SAN FRANCISCO — The IEEE has formed a group to assess demand for a faster form of Ethernet, taking the first step toward what could become a Terabit Ethernet standard.
The group, which goes by the unwieldy name “IEEE 802.3 Industry Connections Ethernet Bandwidth Assessment Ad Hoc,” has posted a public request for input on traffic growth trends, bandwidth use in individual data centres and any other information that could help to answer the question of where the Ethernet standard needs to go from here. It won’t make any recommendations or start an initiative for a new standard, only gather input and summarize it in a report expected next year.
Information about demand for the current fastest Ethernet specification, which spans both 40 Gbps (gigabits bits per second) and 100 Gbps, was collected by individual companies and engineers before the IEEE formed the group that developed the standard, said John D’Ambrosia, chairman of the new ad hoc group. He believes this is the first time the IEEE 802.3 organization, which oversees Ethernet, has created a formal data-gathering project.
People were contacted privately around 2005 to gauge the need for a faster specification, D’Ambrosia said. However, there were only a handful of responsese.
Disagreement about speeds complicated the process of developing the current standard, called 802.3ab. Though carriers and aggregation switch vendors agreed the IEEE should pursue a 100 Gbps speed, server vendors said they wouldn’t need adapters that fast until years later. They wanted a 40 Gbps standard, and it emerged later that there was also some demand for 40G bps among switch makers, D’Ambrosia said.
D’Ambrosia said he doesn’t want to get blindsided by not understanding bandwidth trends again.

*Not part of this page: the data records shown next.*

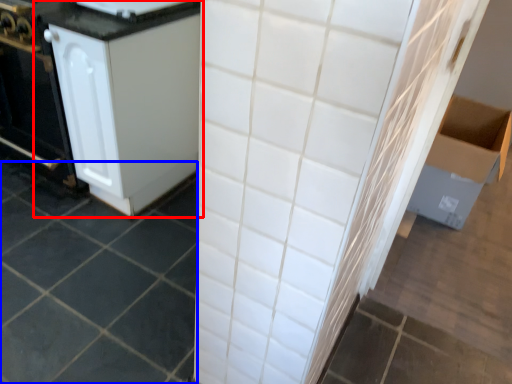
Question: Which object is closer to the camera taking this photo, cabinetry (highlighted by a red box) or ceramic tile (highlighted by a blue box)?

Choices:
 (A) cabinetry
 (B) ceramic tile

Answer: (B)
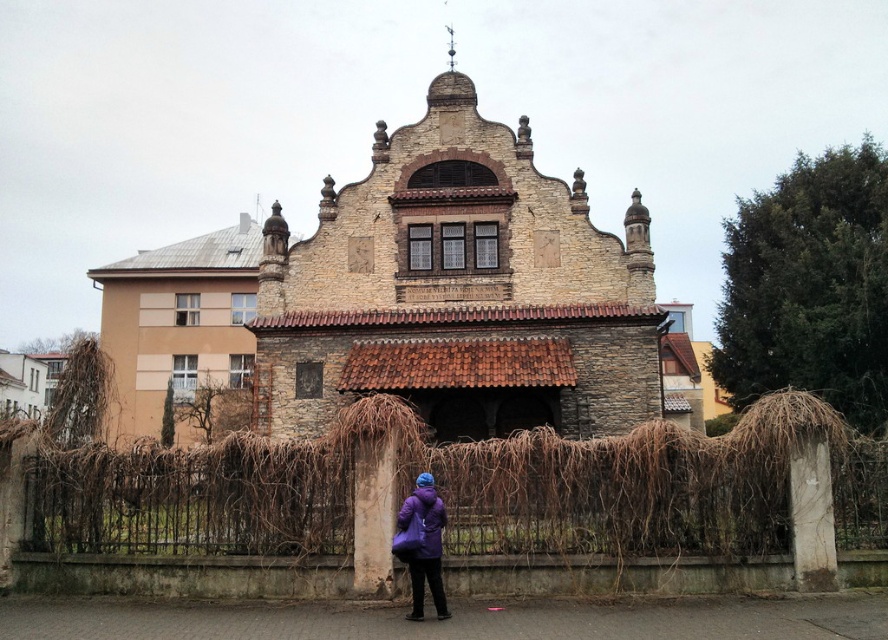
Question: Which of the following is the closest to the observer?

Choices:
 (A) brown wicker fence at lower center
 (B) purple synthetic coat at lower center
 (C) stone textured church at center

Answer: (B)

Question: Can you confirm if purple matte jacket at lower center is wider than purple synthetic coat at lower center?

Choices:
 (A) yes
 (B) no

Answer: (B)

Question: Which object is positioned closest to the purple matte jacket at lower center?

Choices:
 (A) brown wicker fence at lower center
 (B) stone textured church at center
 (C) purple synthetic coat at lower center

Answer: (C)

Question: Is stone textured church at center positioned at the back of purple synthetic coat at lower center?

Choices:
 (A) no
 (B) yes

Answer: (B)

Question: Is brown wicker fence at lower center closer to camera compared to purple synthetic coat at lower center?

Choices:
 (A) no
 (B) yes

Answer: (A)

Question: Which object is the closest to the brown wicker fence at lower center?

Choices:
 (A) purple matte jacket at lower center
 (B) purple synthetic coat at lower center
 (C) stone textured church at center

Answer: (B)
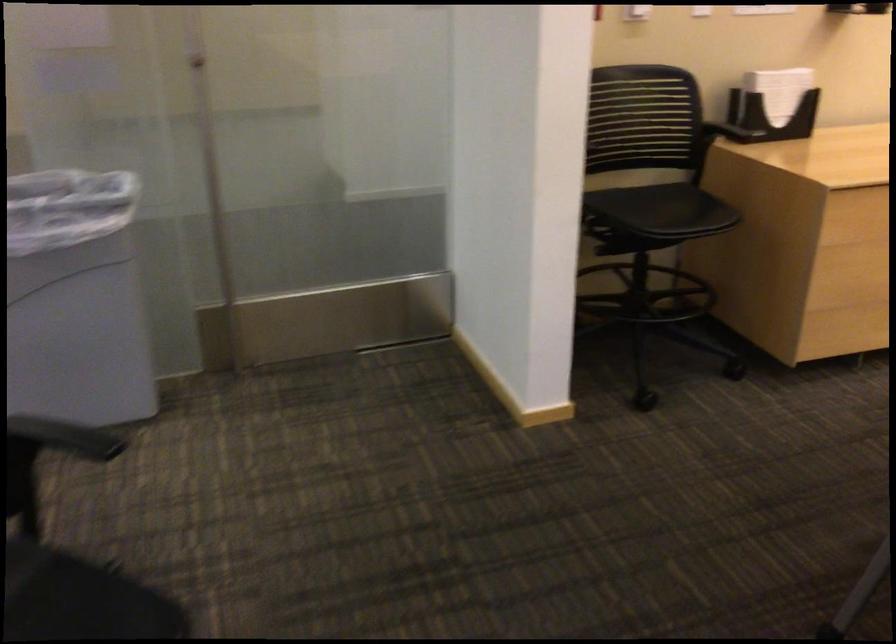
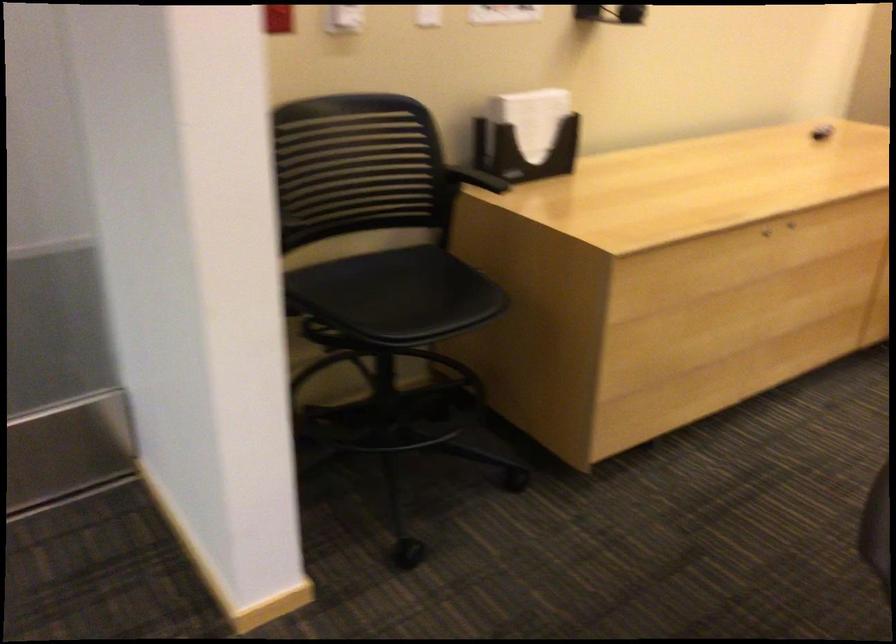
Where in the second image is the point corresponding to [780,84] from the first image?

(531, 118)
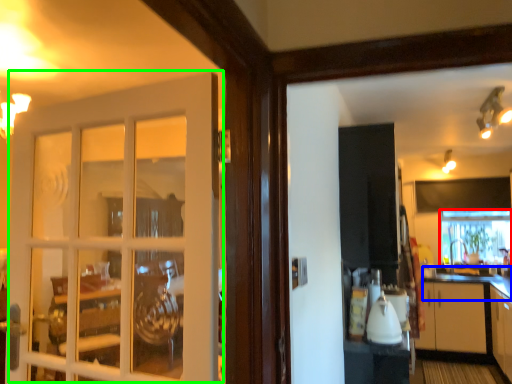
Question: Estimate the real-world distances between objects in this image. Which object is closer to window frame (highlighted by a red box), counter top (highlighted by a blue box) or door (highlighted by a green box)?

Choices:
 (A) counter top
 (B) door

Answer: (A)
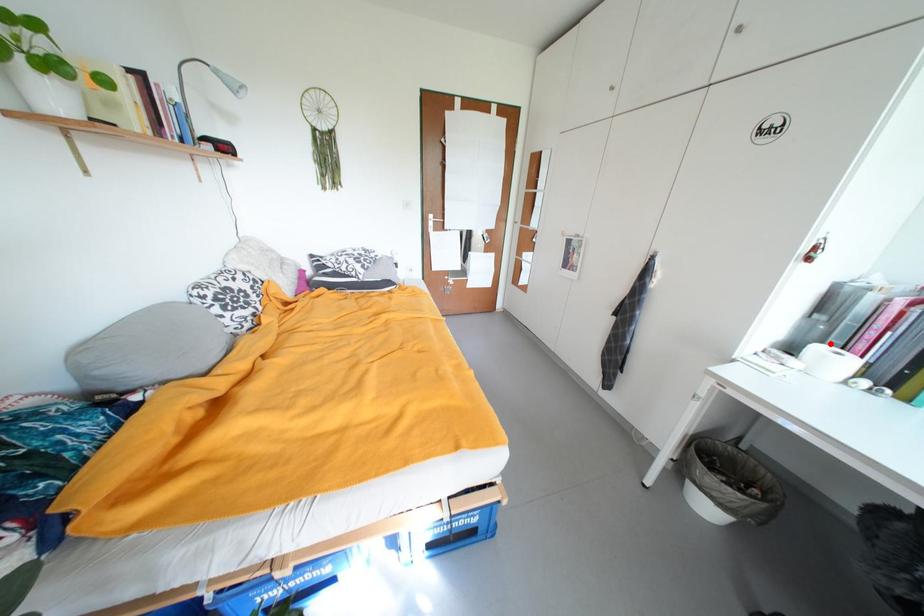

The ad hoc group hopes to gather a much broader set of data before the next high-speed standards effort begins. The call for input, released April 15, is expected to play a key role in this. The group has also been asking participants from individual industries for their input. The first business stepping up to participate is the financial services industry, according to D’Ambrosia. Andrew Bach, the networking chief at NYSE Euronext stock exchange, who has already forecast a need for 1T bps Ethernet, and others will contribute information, he said.
This time around, the information gathered may help the next high-speed Ethernet group decide whether to aim for 1T bps or 400G bps. Though any new standard takes years to develop, there are much more significant challenges involved in achieving Terabit Ethernet than there are in 400G bps, said D’Ambrosia, who is also the chief Ethernet evangelist at switch vendor Force10 Networks. Some of those challenges were laid out at the Ethernet Technology Summit held earlier this year in Santa Clara, California.
The ad hoc group has met a few times since late February to work out logistical issues but was formally announced on Monday. It plans to spend the first half of this year organizing its efforts and the second half of the year gathering data, and then aims to issue a report in the first half of next year.